(Saved entries)
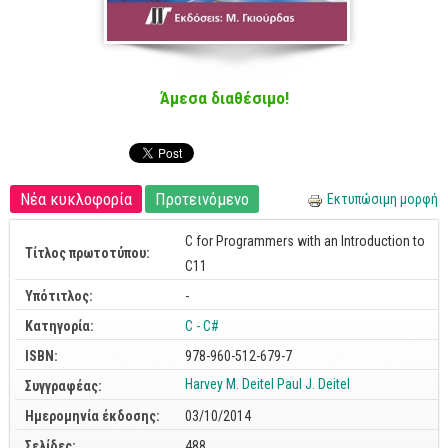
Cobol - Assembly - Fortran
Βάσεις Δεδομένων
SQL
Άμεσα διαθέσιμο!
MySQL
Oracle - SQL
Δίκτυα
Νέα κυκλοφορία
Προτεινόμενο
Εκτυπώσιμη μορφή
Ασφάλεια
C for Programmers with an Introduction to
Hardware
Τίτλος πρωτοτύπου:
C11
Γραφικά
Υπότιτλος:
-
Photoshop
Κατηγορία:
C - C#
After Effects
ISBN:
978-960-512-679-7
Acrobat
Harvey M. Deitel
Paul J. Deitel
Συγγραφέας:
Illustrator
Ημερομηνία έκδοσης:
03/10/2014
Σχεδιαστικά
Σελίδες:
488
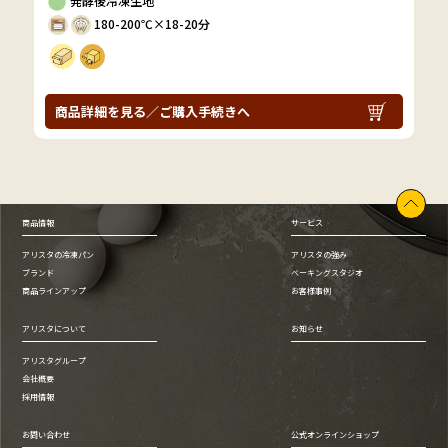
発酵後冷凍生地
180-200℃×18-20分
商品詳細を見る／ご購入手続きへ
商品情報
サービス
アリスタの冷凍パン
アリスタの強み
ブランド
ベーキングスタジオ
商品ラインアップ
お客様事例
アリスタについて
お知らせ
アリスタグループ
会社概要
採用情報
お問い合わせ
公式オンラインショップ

==

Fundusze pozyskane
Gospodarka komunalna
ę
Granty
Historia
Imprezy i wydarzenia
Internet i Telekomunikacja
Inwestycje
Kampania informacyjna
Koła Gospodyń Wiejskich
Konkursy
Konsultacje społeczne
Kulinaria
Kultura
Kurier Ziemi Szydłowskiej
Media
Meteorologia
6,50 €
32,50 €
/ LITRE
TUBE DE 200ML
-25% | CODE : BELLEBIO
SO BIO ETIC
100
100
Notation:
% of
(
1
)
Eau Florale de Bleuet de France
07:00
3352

==

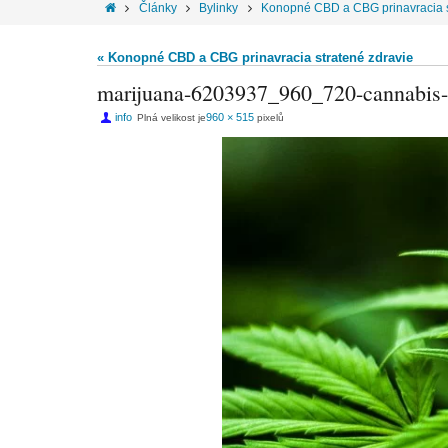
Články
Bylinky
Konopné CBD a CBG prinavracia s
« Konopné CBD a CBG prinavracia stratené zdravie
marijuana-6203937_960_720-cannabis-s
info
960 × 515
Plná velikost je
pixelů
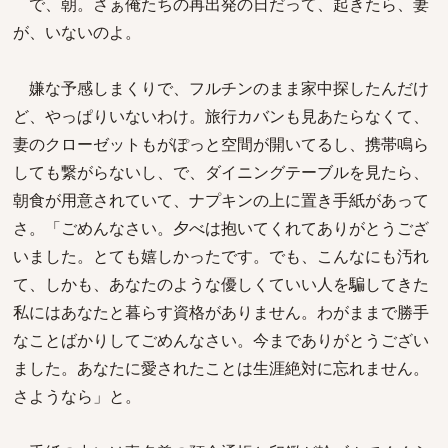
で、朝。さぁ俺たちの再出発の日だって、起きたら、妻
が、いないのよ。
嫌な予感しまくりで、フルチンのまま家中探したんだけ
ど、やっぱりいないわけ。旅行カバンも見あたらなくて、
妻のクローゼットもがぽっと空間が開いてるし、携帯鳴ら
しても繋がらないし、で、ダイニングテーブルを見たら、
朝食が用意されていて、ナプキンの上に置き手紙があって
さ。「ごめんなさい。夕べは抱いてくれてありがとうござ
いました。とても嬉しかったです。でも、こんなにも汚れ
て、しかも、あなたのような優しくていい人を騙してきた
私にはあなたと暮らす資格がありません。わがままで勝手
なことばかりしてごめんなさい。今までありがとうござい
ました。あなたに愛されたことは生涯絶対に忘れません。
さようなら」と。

DIRECTIVE:
How many lines of the records contain the word "Konopné"? Case matters. Reply with the number alone.

WORKED SOLUTION:
2